There are more cases of women as well as men being able to inherit property, and a greater incidence of matrilineal kinship, where property and descent are traced through women. While income is likely to be pooled in these households, women are often responsible for managing the household budget. A greater number of newly married couples set up their own households and more wives retain links with their natal families. The exchange of wealth at marriage tends to be reciprocal between the families of bride and groom, or else greater on the part of the latter in the form of ‘bride-wealth’. Most South-East Asian countries have traditionally been more tolerant of sexual freedom for both women and men, although colonialism brought in more restrictions, particularly for women.
Boserup noted that female family labour made up around 50 per cent of the total agricultural force in Thailand and 75 per cent in Cambodia, both areas of female farming. Women also made up around half of the labour force engaged in trade and commerce in Burma, Cambodia, Lao PDR, the Philippines, Thailand and Vietnam (see box 3.3).
Box 3.3 Gender Relations in Vietnam
Despite the strong influence of Confucianism among the ruling elite in pre-revolutionary Vietnam, most rural women worked daily in the fields and were largely responsible for trade. Vietnamese women were not only involved in managing the household budget, but also in direct production such as transplanting rice and, importantly, in marketing the produce. Husbands could not dispose of harvested rice without their wives’ consent. Although there was patrilocal-patrilineal marriage and some evidence of son preference, women were not regarded as ‘helpers to men’ but as their equals.
However, the absence of any marked restrictions on women’s mobility, and some degree of symmetry in the division of labour in the household, should not be taken to imply an absence of gender inequality in general in these societies. For example, even though Filipino women may have high status relative to women in some other countries, this needs to be assessed in relation to Filipino men to be meaningful. It should also be noted that it is in the relatively more egalitarian regimes of South-East Asia – Thailand and the Philippines – that sex tourism has emerged as a key source of income for women. Clearly, labour markets continue to reproduce gender disadvantage. Bearing this in mind, it is still clear that gender regimes in this part of the world do not result in the very marked gender inequalities in survival and well-being which, as shown in the next chapter, continue to characterise regions marked by ‘extreme’ patriarchy.

RECORDS SHOWN:
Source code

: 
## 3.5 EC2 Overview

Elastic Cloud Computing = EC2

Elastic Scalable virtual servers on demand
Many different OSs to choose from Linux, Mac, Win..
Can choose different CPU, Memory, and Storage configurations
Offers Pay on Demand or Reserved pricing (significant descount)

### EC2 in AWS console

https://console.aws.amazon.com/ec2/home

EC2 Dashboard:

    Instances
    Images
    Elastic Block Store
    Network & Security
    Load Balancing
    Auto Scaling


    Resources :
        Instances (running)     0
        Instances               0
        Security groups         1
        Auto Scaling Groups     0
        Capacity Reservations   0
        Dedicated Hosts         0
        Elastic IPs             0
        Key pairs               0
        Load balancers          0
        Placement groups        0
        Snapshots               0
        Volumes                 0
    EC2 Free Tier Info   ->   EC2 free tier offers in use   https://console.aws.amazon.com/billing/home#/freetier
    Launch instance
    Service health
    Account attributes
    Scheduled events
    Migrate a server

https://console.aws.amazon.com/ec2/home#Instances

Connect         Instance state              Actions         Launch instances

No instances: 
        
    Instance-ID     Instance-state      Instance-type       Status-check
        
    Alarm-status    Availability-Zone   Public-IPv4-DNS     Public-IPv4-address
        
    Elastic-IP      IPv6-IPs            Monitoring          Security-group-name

TRY IT:
In the text on gender relations in South-East Asia, what did husbands in pre-revolutionary Vietnam need before they could dispose of harvested rice?

TASK RESULT:
Their wives' consent.